— ABOUT THIS TASK —
Which words of the Hoops for Healing article run from "Doug Smith started" up to and including "renew the tournament."? Print that passage word for word.

— DOCUMENT EXCERPT —

Benet Academy and Naperville North’s varsity basketball teams tipped off for the first day of the week long “Hoops for Healing” tournament.
Doug Smith started the event in 2001 with Woodstock High School as a fundraiser for cancer research after undergoing treatment for stage four colon cancer himself. In 2005, he moved to Naperville and partnered with coaches from Naperville North and Oswego High Schools to renew the tournament.
“They send the right message to the players when they play in this tournament,” said Smith. “Obviously they’re coaching them to win a game but they remind them what this tournament is about and that’s really important. So a lot of kudos go out to all the coaches involved in this tournament.”
“I think it’s just absolutely fantastic what Doug’s brought here and our administration has really taken off with it,” said Naperville North High School’s Men’s Basketball coach Jeff Powers. “Our kids believe that they’re doing some more than basketball and what a great time to be doing it, Thanksgiving, when we all have a lot to be thankful for.”

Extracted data
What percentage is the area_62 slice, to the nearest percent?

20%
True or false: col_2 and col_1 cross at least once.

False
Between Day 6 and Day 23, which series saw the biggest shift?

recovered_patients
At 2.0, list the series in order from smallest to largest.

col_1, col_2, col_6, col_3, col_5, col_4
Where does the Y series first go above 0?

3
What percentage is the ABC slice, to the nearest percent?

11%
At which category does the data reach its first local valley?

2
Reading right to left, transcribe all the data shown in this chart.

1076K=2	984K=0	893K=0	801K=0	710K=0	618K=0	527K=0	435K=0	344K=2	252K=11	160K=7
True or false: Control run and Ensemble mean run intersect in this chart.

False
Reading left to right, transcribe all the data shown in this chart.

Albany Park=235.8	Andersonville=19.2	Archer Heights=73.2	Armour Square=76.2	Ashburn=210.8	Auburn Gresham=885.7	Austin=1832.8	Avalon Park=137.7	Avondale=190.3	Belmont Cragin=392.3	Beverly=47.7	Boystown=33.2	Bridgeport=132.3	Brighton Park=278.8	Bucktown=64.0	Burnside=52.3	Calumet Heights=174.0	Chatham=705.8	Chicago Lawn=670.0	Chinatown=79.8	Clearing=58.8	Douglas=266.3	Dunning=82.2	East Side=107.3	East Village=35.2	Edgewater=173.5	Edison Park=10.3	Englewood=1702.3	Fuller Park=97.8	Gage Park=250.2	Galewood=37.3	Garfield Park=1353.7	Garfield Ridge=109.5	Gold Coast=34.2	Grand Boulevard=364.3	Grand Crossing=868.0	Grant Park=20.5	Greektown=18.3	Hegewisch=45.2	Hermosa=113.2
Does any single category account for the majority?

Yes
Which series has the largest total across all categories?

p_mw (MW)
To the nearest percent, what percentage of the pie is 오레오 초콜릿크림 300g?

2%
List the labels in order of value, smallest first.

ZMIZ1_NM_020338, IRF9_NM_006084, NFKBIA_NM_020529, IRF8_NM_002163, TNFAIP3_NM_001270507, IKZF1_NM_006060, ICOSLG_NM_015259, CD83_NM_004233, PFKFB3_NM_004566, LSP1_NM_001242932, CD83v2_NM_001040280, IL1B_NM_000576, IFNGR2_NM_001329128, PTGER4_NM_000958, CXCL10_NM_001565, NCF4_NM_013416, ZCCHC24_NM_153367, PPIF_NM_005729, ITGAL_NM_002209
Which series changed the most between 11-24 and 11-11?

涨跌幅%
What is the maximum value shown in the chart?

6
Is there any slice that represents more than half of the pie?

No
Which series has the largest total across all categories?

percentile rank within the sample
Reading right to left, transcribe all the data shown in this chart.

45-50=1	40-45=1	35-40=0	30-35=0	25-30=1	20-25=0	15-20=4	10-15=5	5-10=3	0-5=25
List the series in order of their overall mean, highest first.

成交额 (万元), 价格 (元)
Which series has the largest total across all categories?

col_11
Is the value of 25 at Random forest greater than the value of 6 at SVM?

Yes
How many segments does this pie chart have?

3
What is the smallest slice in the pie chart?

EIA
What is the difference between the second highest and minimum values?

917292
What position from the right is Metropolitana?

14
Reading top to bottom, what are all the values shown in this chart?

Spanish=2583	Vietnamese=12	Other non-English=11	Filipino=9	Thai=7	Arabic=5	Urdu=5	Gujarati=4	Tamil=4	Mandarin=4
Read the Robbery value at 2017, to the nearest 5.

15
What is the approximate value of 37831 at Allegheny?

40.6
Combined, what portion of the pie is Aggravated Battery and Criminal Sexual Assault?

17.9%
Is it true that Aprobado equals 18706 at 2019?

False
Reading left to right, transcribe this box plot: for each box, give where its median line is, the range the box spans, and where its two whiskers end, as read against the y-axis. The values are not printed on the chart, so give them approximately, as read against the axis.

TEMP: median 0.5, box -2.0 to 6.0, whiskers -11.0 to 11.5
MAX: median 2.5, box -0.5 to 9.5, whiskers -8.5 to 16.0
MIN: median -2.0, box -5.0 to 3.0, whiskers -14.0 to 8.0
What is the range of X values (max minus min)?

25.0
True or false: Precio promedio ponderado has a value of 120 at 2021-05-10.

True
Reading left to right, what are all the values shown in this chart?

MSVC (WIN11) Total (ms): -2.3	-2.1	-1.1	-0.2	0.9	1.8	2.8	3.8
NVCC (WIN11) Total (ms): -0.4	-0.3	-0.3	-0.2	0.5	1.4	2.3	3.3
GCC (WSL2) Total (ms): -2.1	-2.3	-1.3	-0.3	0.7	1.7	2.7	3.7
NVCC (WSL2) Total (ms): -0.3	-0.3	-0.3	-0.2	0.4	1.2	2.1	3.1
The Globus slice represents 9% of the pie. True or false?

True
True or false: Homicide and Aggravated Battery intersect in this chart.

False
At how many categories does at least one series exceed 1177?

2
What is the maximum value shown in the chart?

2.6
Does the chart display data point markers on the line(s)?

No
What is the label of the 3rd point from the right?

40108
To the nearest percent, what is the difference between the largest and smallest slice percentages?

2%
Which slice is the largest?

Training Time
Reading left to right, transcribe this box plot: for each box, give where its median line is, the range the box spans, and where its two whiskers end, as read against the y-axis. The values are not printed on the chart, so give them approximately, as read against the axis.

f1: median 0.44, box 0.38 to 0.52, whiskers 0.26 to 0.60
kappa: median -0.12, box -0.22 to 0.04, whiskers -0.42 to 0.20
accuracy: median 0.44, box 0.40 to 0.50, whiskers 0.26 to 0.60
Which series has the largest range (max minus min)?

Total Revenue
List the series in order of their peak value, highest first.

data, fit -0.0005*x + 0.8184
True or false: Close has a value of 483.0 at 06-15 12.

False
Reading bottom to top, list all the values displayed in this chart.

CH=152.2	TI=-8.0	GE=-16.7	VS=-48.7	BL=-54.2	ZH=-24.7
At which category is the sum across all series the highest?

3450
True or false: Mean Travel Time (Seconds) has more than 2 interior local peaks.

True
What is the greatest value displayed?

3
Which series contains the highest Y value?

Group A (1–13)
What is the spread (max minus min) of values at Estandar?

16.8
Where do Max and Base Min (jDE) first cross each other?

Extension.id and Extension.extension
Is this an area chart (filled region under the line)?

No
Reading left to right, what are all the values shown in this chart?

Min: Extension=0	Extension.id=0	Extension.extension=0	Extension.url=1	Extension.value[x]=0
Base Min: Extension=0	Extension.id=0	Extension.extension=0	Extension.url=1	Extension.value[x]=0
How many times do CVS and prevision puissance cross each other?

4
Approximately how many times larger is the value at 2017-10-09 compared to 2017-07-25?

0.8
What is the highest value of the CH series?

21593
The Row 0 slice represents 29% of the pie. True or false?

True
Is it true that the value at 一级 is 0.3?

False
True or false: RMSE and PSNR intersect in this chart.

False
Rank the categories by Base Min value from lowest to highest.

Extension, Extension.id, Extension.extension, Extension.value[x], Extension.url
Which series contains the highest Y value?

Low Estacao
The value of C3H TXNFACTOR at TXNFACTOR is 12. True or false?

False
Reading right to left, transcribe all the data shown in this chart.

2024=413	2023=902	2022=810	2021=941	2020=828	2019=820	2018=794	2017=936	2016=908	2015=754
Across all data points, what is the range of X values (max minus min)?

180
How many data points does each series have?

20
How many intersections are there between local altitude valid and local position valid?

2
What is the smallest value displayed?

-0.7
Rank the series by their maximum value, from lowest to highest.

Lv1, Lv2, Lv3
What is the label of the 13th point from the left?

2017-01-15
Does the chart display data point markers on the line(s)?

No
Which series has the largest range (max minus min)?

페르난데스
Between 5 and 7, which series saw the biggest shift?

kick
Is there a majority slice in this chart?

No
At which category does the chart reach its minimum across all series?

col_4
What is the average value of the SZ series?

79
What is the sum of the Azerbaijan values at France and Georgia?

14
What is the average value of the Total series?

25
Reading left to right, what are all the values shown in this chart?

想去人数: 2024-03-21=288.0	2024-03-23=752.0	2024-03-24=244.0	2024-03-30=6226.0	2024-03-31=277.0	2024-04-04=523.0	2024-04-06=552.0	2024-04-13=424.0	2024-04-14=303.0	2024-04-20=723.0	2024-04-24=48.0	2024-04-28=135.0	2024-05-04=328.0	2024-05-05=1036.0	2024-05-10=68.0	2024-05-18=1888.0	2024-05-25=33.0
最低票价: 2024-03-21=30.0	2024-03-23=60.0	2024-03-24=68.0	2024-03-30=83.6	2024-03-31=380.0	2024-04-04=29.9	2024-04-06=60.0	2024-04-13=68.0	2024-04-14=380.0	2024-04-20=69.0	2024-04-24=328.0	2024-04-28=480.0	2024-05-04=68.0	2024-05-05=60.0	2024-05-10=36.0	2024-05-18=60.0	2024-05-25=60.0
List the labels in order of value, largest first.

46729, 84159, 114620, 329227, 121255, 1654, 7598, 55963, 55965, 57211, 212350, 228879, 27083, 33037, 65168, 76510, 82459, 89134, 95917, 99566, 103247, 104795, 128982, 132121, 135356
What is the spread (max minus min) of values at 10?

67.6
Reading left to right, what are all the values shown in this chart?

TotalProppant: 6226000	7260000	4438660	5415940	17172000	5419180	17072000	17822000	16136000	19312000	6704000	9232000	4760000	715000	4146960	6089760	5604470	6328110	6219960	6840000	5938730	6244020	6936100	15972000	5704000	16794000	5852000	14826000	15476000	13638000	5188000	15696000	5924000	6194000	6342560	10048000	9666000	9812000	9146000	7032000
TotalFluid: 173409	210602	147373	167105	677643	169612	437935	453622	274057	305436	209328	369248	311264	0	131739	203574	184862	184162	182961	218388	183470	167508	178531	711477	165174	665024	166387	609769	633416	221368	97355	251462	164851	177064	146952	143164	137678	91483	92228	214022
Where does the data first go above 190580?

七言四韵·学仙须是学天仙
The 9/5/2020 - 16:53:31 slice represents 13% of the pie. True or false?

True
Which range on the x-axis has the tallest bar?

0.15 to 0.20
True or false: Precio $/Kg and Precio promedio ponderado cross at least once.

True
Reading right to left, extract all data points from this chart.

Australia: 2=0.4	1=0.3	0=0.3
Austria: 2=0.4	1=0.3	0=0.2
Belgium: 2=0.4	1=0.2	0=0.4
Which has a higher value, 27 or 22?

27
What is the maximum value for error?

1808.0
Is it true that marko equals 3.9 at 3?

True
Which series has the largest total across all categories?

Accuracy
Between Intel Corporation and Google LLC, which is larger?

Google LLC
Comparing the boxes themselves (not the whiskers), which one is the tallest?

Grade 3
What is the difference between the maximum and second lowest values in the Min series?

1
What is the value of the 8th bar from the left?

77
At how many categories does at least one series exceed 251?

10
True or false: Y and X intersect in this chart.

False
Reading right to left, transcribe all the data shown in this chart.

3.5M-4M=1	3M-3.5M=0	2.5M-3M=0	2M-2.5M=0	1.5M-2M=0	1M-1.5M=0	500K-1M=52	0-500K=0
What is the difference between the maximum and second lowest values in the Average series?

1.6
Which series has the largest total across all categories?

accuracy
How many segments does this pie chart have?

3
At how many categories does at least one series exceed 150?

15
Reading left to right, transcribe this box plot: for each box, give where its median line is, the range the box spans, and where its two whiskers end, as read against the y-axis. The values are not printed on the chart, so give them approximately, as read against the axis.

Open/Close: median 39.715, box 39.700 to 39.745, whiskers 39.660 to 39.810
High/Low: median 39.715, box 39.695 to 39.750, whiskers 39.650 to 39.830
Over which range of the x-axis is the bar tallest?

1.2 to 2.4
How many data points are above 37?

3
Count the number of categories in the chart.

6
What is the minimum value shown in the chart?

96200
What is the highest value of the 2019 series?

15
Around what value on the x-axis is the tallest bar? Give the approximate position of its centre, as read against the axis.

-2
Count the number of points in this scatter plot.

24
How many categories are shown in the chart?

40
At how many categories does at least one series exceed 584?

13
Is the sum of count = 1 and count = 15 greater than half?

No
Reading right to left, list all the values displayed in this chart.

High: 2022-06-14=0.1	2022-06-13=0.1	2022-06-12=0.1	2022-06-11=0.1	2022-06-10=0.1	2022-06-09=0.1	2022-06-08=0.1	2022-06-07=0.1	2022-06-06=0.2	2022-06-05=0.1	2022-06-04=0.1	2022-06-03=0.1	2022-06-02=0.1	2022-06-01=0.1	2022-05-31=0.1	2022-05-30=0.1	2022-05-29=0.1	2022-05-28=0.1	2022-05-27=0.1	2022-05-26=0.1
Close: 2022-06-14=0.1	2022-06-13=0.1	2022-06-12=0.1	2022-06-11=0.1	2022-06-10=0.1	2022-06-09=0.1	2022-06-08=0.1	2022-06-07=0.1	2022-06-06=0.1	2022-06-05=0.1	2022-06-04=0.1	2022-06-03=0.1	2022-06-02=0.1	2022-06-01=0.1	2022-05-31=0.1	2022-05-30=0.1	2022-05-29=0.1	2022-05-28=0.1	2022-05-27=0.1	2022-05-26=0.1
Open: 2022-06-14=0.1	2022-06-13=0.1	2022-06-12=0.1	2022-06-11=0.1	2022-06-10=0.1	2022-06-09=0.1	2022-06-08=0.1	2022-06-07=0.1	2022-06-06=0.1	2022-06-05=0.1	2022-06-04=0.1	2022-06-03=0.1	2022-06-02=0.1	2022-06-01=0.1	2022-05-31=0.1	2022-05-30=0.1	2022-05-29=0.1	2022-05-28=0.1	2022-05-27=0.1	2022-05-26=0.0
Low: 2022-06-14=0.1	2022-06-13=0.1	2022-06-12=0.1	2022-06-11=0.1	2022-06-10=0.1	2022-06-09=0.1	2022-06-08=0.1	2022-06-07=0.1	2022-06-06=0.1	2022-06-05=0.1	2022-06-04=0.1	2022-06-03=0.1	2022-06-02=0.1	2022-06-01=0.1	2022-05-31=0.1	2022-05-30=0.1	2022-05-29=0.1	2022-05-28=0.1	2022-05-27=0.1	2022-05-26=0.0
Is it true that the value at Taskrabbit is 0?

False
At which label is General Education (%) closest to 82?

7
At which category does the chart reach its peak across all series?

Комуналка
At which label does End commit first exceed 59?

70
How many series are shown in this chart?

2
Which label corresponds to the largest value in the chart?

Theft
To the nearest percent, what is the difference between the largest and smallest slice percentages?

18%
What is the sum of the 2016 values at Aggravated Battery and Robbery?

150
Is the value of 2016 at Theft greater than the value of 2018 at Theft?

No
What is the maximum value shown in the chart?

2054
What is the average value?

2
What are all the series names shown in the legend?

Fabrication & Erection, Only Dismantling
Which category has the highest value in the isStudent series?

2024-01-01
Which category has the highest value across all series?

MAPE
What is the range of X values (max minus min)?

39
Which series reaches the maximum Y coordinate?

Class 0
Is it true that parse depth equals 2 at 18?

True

— ANSWER —
Doug Smith started the event in 2001 with Woodstock High School as a fundraiser for cancer research after undergoing treatment for stage four colon cancer himself. In 2005, he moved to Naperville and partnered with coaches from Naperville North and Oswego High Schools to renew the tournament.